Exercise tasks:
a: Amend the blog text starting with "He will flail, he" and going on through "pseudo English person.", and write that passage out with "roast chicken" replaced by "Sunday lunch".
b: Continue the blog text, beginning immediately after its last sentence.

Text shown:
+-------+
Thursday, August 18, 2005

No need

I really love Ibiza. It's not everybody's cup of tea, but if you know the right places to go, it's amazing.

So you can imagine how excited I was when I found out that the closing party for one of the coolest clubs, DC10, was happening on my birthday, along with a total solar eclipse. With the Space closing party the day before, and the Bora Bora beach bar - my favourite place on planet earth - open the whole time - it was shaping up to be the best birthday I've ever had. But today I found out that a friend of mine, an idiot ex, whose moronic behaviour ruined my first trip to Ibiza, has booked flights and will be there, at all the same places, at the same time.

He will flail, he will be a massive, star-f*cking, drunken embarrassment, he will be impossible to get rid of.

Do I go anyway, and try to stand as far away from him as I can?

Or do I just admit defeat, call off the whole thing, and go to my mum's for roast chicken instead?

Tuesday, August 16, 2005

*snigger*

Maybe that'll stop you poncing about in the countryside in your tweed hat and waxed jacket, shooting at innocent clay pigeons, you silly pseudo English person.
+-------+
Collected data
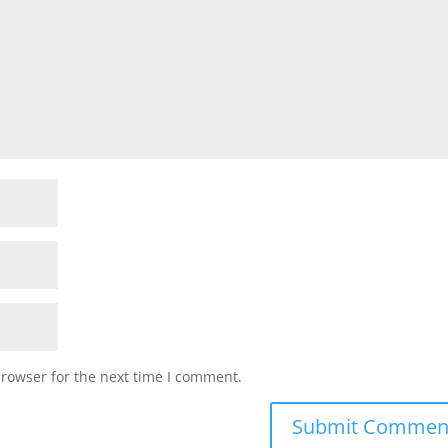
browser for the next time I comment.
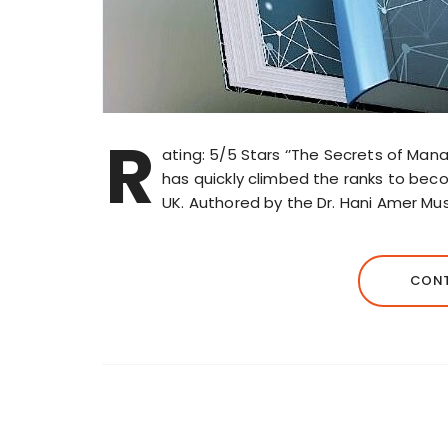
R
ating: 5/5 Stars ‘’The Secrets of Ma
has quickly climbed the ranks to bec
UK. Authored by the Dr. Hani Amer Mus
CONT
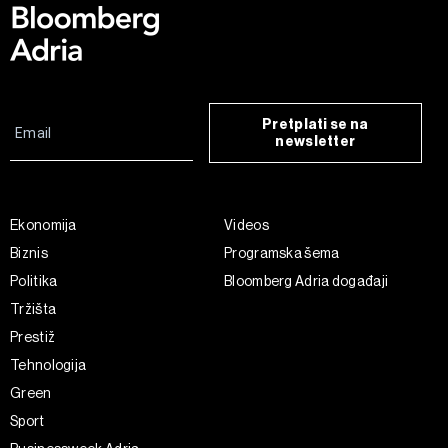
Pretplati se na
newsletter
Ekonomija
Videos
Biznis
Programska šema
Politika
Bloomberg Adria događaji
Tržišta
Prestiž
Tehnologija
Green
Sport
+-------+
Exercise answers:
a:
He will flail, he will be a massive, star-f*cking, drunken embarrassment, he will be impossible to get rid of.

Do I go anyway, and try to stand as far away from him as I can?

Or do I just admit defeat, call off the whole thing, and go to my mum's for Sunday lunch instead?

Tuesday, August 16, 2005

*snigger*

Maybe that'll stop you poncing about in the countryside in your tweed hat and waxed jacket, shooting at innocent clay pigeons, you silly pseudo English person.

b:
Happy 47th, though, your madgesty.

Holiday

I swap jobs on September 5, and I've just been informed I'm going to have to take a week of my accrued holiday before then.

Now, I'm a fan of not working, me. Not a massive fan of holidays though. I hate getting up early and spending half the cost of the flight on a danger cab to the airport, only to be delayed for hours. I hate the inevitable coach ride of doom past the increasingly ghastly hotels, and the four-mile schlep away from the beach up a rocky cliff face to a handful of poxy apartments next to a sewage outlet pipe. I hate the wistful painting of the little boy in straw hat and dungarees on the bedroom wall. I hate the squeaky sheets. I hate the depressing sight of two single beds. I hate pushing the single beds together, only to wake up wedged between the two, tangled in and suspended above sandy tiles by the squeaky sheets, covered in fat mosquito bites. I hate mosquitoes. I hate, hate, hate waking up hot, showering, and having to cover myself in sun block. I hate washing it off at the end of the day, and having to cover myself in insect repellent.

I love reading. But I hate doing it whilst self-consciously wearing a bikini over my reflectively white skin and perching on a ridgy plastic sunbed next to a couple from Burnley called Marion and Steve. I love the fact that Marion and Steve are there to talk to. I hate the fact that I have to talk to them all day.

I hate being too skint to get away from the apartments for day trips. I hate being woken up at the time I would usually get up for work by someone who has a key to my room and is determined to empty the pathetic plastic bin.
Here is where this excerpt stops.